Data:
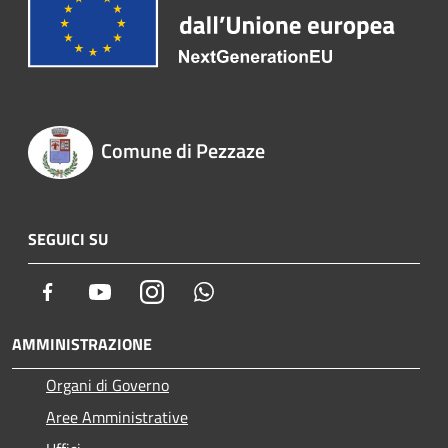
Comune di Pezzaze
SEGUICI SU
Facebook
Youtube
Instagram
Whatsapp
AMMINISTRAZIONE
Organi di Governo
Aree Amministrative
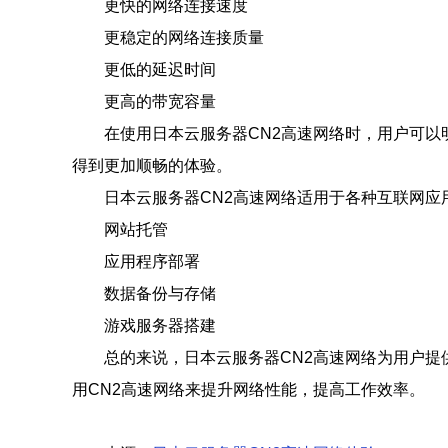
更快的网络连接速度
更稳定的网络连接质量
更低的延迟时间
更高的带宽容量
在使用日本云服务器CN2高速网络时，用户可
得到更加顺畅的体验。
日本云服务器CN2高速网络适用于各种互联网应
网站托管
应用程序部署
数据备份与存储
游戏服务器搭建
总的来说，日本云服务器CN2高速网络为用户
用CN2高速网络来提升网络性能，提高工作效率。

What is needed:
The entire listing above, minus its pictures, should be copied out exactly.

Answer area:
Comune di Pezzaze
SEGUICI SU
Facebook
Youtube
Instagram
Whatsapp
AMMINISTRAZIONE
Organi di Governo
Aree Amministrative
更快的网络连接速度
更稳定的网络连接质量
更低的延迟时间
更高的带宽容量
在使用日本云服务器CN2高速网络时，用户可
得到更加顺畅的体验。
日本云服务器CN2高速网络适用于各种互联网应
网站托管
应用程序部署
数据备份与存储
游戏服务器搭建
总的来说，日本云服务器CN2高速网络为用户
用CN2高速网络来提升网络性能，提高工作效率。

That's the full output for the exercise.